## About this task
Retype the lines starting at the beginning and ending with the line that contains "the Martians. The", including both ends. Leave the pictures out of your answer.

━━ Listed records ━━

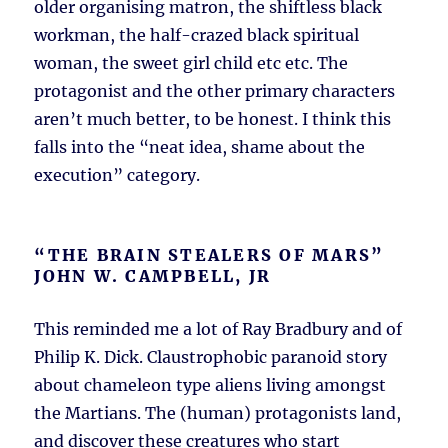
older organising matron, the shiftless black
workman, the half-crazed black spiritual
woman, the sweet girl child etc etc. The
protagonist and the other primary characters
aren’t much better, to be honest. I think this
falls into the “neat idea, shame about the
execution” category.
“THE BRAIN STEALERS OF MARS”
JOHN W. CAMPBELL, JR
This reminded me a lot of Ray Bradbury and of
Philip K. Dick. Claustrophobic paranoid story
about chameleon type aliens living amongst
the Martians. The (human) protagonists land,
and discover these creatures who start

━━━

## Finished exercise
older organising matron, the shiftless black
workman, the half-crazed black spiritual
woman, the sweet girl child etc etc. The
protagonist and the other primary characters
aren’t much better, to be honest. I think this
falls into the “neat idea, shame about the
execution” category.
“THE BRAIN STEALERS OF MARS”
JOHN W. CAMPBELL, JR
This reminded me a lot of Ray Bradbury and of
Philip K. Dick. Claustrophobic paranoid story
about chameleon type aliens living amongst
the Martians. The (human) protagonists land,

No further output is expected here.